- **Work item**
Would you give the listing again exactly as written, minus its pictures?

■ ■ ■ ■

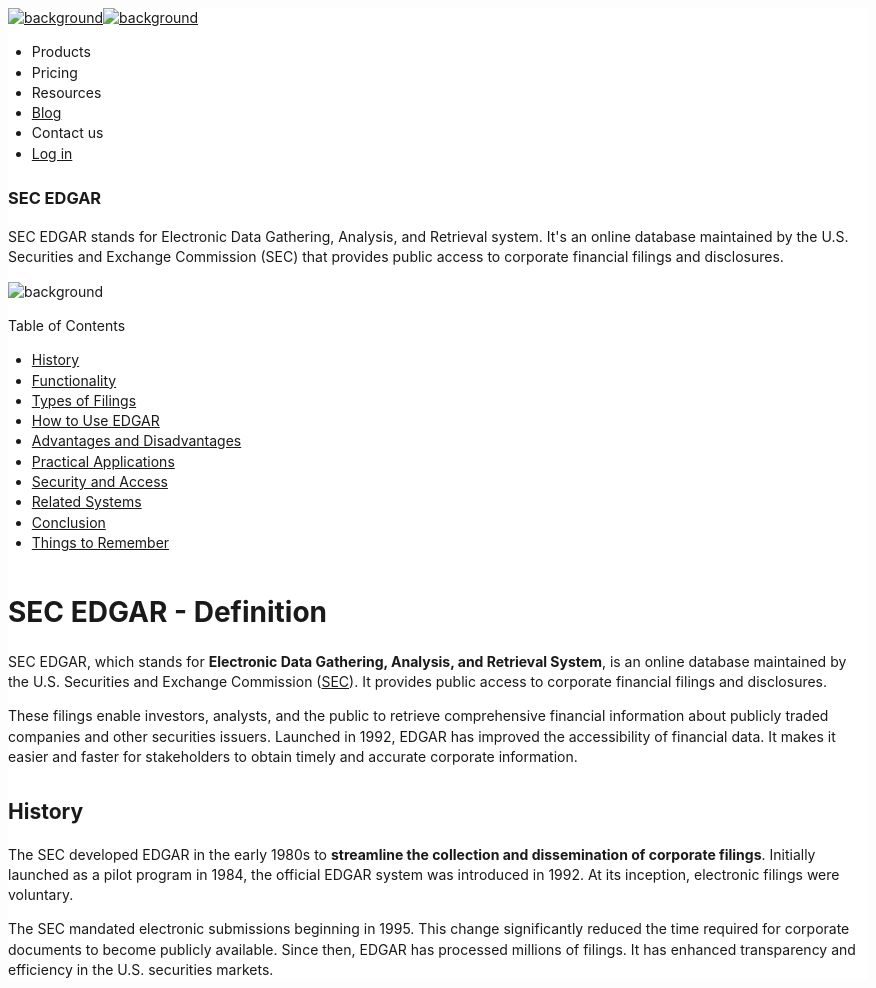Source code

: [![background](/_next/image?url=https%3A%2F%2Fcdn.sanity.io%2Fimages%2Fxpx4czto%2Fproduction%2Fc9a795fc7fb3558997d636211a44e71eb59288f0-773x184.png&w=1920&q=75)![background](https://cdn.sanity.io/images/xpx4czto/production/875913d8710b3054c19fad19673dc5592614265e-773x184.svg)](/)

* Products
* Pricing
* Resources
* [Blog](/blog)
* Contact us
* [Log in](https://console.finfeedapi.com/?link=/apikeys/create)

### SEC EDGAR

SEC EDGAR stands for Electronic Data Gathering, Analysis, and Retrieval system. It's an online database maintained by the U.S. Securities and Exchange Commission (SEC) that provides public access to corporate financial filings and disclosures.

![background](https://cdn.sanity.io/images/xpx4czto/production/999c709b2777af013884c6e2623e9aa699585a06-429x429.svg)

Table of Contents

* [History](#link-a03893f9391a)
* [Functionality](#link-696987d250ae)
* [Types of Filings](#link-a0db8656e2b2)
* [How to Use EDGAR](#link-f57941da602b)
* [Advantages and Disadvantages](#link-9bb5ef8fc424)
* [Practical Applications](#link-f455cf814ddd)
* [Security and Access](#link-100fcc130d49)
* [Related Systems](#link-f6e4383b6bae)
* [Conclusion](#link-ba54d3507cf7)
* [Things to Remember](#link-d2ace6b74c18)

SEC EDGAR - Definition
======================

SEC EDGAR, which stands for **Electronic Data Gathering, Analysis, and Retrieval System**, is an online database maintained by the U.S. Securities and Exchange Commission ([SEC](https://www.finfeedapi.com/learn/glossary/sec)). It provides public access to corporate financial filings and disclosures.

These filings enable investors, analysts, and the public to retrieve comprehensive financial information about publicly traded companies and other securities issuers. Launched in 1992, EDGAR has improved the accessibility of financial data. It makes it easier and faster for stakeholders to obtain timely and accurate corporate information.

History
-------

The SEC developed EDGAR in the early 1980s to **streamline the collection and dissemination of corporate filings**. Initially launched as a pilot program in 1984, the official EDGAR system was introduced in 1992. At its inception, electronic filings were voluntary.

The SEC mandated electronic submissions beginning in 1995. This change significantly reduced the time required for corporate documents to become publicly available. Since then, EDGAR has processed millions of filings. It has enhanced transparency and efficiency in the U.S. securities markets.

■ ■ ■ ■

- **Answer to this exercise**
Source code

: [![background](/_next/image?url=https%3A%2F%2Fcdn.sanity.io%2Fimages%2Fxpx4czto%2Fproduction%2Fc9a795fc7fb3558997d636211a44e71eb59288f0-773x184.png&w=1920&q=75)![background](https://cdn.sanity.io/images/xpx4czto/production/875913d8710b3054c19fad19673dc5592614265e-773x184.svg)](/)

* Products
* Pricing
* Resources
* [Blog](/blog)
* Contact us
* [Log in](https://console.finfeedapi.com/?link=/apikeys/create)

### SEC EDGAR

SEC EDGAR stands for Electronic Data Gathering, Analysis, and Retrieval system. It's an online database maintained by the U.S. Securities and Exchange Commission (SEC) that provides public access to corporate financial filings and disclosures.

![background](https://cdn.sanity.io/images/xpx4czto/production/999c709b2777af013884c6e2623e9aa699585a06-429x429.svg)

Table of Contents

* [History](#link-a03893f9391a)
* [Functionality](#link-696987d250ae)
* [Types of Filings](#link-a0db8656e2b2)
* [How to Use EDGAR](#link-f57941da602b)
* [Advantages and Disadvantages](#link-9bb5ef8fc424)
* [Practical Applications](#link-f455cf814ddd)
* [Security and Access](#link-100fcc130d49)
* [Related Systems](#link-f6e4383b6bae)
* [Conclusion](#link-ba54d3507cf7)
* [Things to Remember](#link-d2ace6b74c18)

SEC EDGAR - Definition
======================

SEC EDGAR, which stands for **Electronic Data Gathering, Analysis, and Retrieval System**, is an online database maintained by the U.S. Securities and Exchange Commission ([SEC](https://www.finfeedapi.com/learn/glossary/sec)). It provides public access to corporate financial filings and disclosures.

These filings enable investors, analysts, and the public to retrieve comprehensive financial information about publicly traded companies and other securities issuers. Launched in 1992, EDGAR has improved the accessibility of financial data. It makes it easier and faster for stakeholders to obtain timely and accurate corporate information.

History
-------

The SEC developed EDGAR in the early 1980s to **streamline the collection and dissemination of corporate filings**. Initially launched as a pilot program in 1984, the official EDGAR system was introduced in 1992. At its inception, electronic filings were voluntary.

The SEC mandated electronic submissions beginning in 1995. This change significantly reduced the time required for corporate documents to become publicly available. Since then, EDGAR has processed millions of filings. It has enhanced transparency and efficiency in the U.S. securities markets.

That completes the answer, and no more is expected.